Stateless EJBs pop in and out of a pool of EJB(s), running the method on a needs basis. This makes stateless EJBs scalable and memory efficient. They do not store the state of the system and are overall expendable units. This also marks the beginning and ending of a transaction (when an EJB is injected and when it is returned).

The complement of a stateless EJB is a stateful EJB. Annotate the POJO with @Stateful. Examples of this include a shopping cart. When methods are invoked, it consults the current state of the system and runs based on its state. The stateful EJB can be placed in passive mode, where it resides in the background without taking up vital resources. It is not committed to a (stateless) pool. The state is unique to a client (no use sharing the same shopping cart).

The third type of EJBs are beans which are instantiated only once, throughout the application lifetime, and are known as Singleton EJBs. They are stateful and are generally used to share information or state across the entire application and furthermore its state is not handled elsewhere. Annotate the bean with @Singleton. To force the bean to run on startup (i.e. eagerly) then use @Startup annotation, otherwise it is instantiated lazily when it is needed (this is the default action).

Stateless and singleton EJBs have two lifecycle stages.
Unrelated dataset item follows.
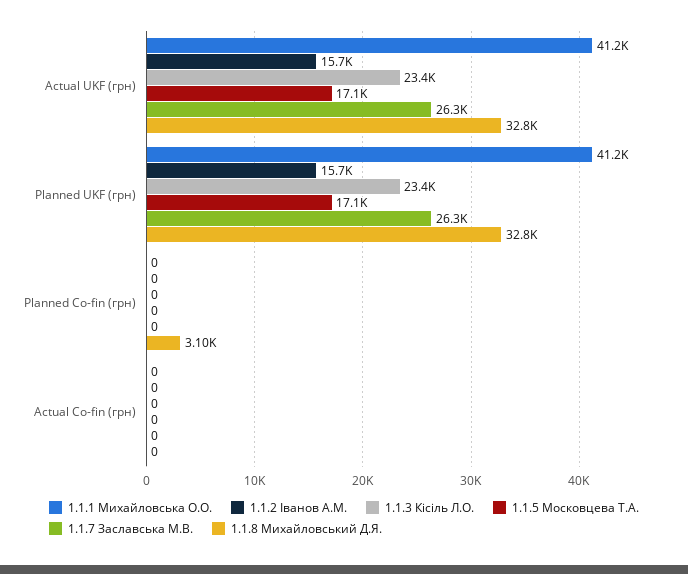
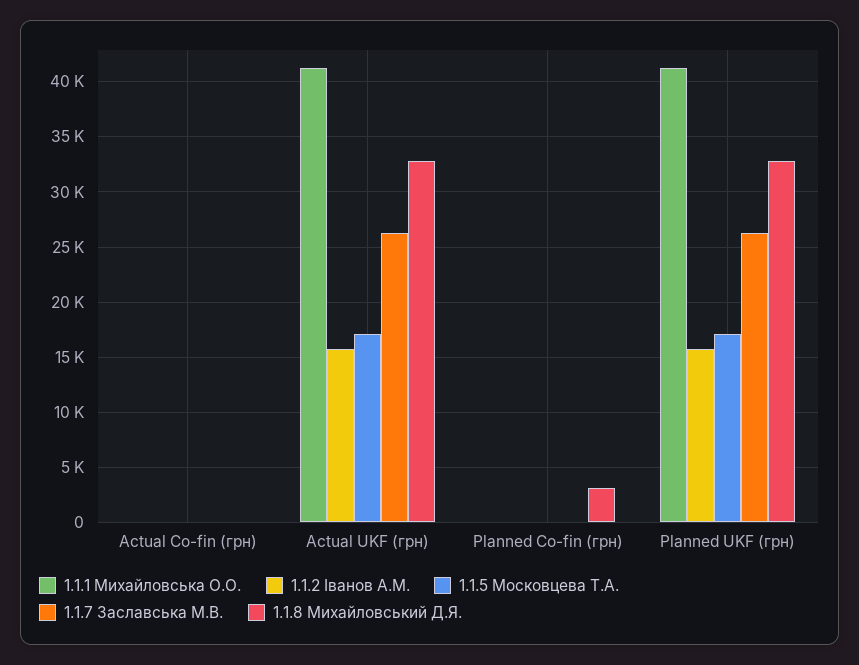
1.1.3 Кісіль Л.О., Actual UKF (грн): 23400 -> none
1.1.3 Кісіль Л.О., Planned UKF (грн): 23400 -> none
1.1.3 Кісіль Л.О., Planned Co-fin (грн): 0 -> none
1.1.3 Кісіль Л.О., Actual Co-fin (грн): 0 -> none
  • @PostConstruct - annotates a void method which is invoked after an EJB is “created”
  • @PreDestroy - annotates a void method that is invoked before an EJB is destroyed

Stateful EJBs can apply the @PostConstruct and @PreDestroy annotation but also have:

  • @PrePassivate - invokes a void method before the bean is hibernated or put to sleep as it were
  • @PostActivate - invokes a void method right after the bean is returned from its passivated state

Jakarta EE also provides message driven beans. This is not covered here.

Transactions with the JPA

Transactions group operations such that the operations only persist data to a database if all operations in the same group succeeded. If one or more operations failed for whatever reason then all operations are nullified or cancelled. The transaction is characterised by four properties (an acronym of ACID):

  • Atomicity - the transaction is broken up into its smallest, simplest operations
  • Consistency - the outcomes of the transaction following all atomic operations must be consistent with some expectation (requesting cash out of an ATM and then either receiving cash or no cash is consistent; receiving a bowl of fruit is not)
  • Isolation - changes within an individual transaction are not globally visible to other transactions in the application until the transaction is successful
  • Durability - changes resulting from a transaction endure or persists long after the transaction has completed

There are two approaches to transaction management: bean management and container management, the latter of which is practised most widely and the default under the Java EE framework. Container management directs the application server to handle the transactions. Bean management requires the developer to manage transactions.

Since container managed transactions are the default, then all methods are by default transactional. To signal bean management, use the @TransactionManagement(TransactionManagementType.BEAN) annotation for the given class or bean. This latter approach tends to go against the whole point of EJBs and is not discussed further here. The default would be @TransactionManagement(TransactionManagementType.CONTAINER).

One can fine tune container managed transaction operations (by annotating the methods within a container managed transactional bean) with @TransactionAttribute(TransactionAttributeType.OPTION), where OPTION = NEVER, OPTION = MANDATORY and OPTION = NOT_SUPPORTED, OPTION = REQUIRED amongst others. “Never” means never run this method as a transaction, “Mandatory” means that the method must be run in a transaction, “Not_supported” means this method does not support being run in a transaction (and an exception is raised if an attempt to do so occurs) and the default “Required” means a method should be invoked in a transaction (if there is no transaction, then one is created in the background).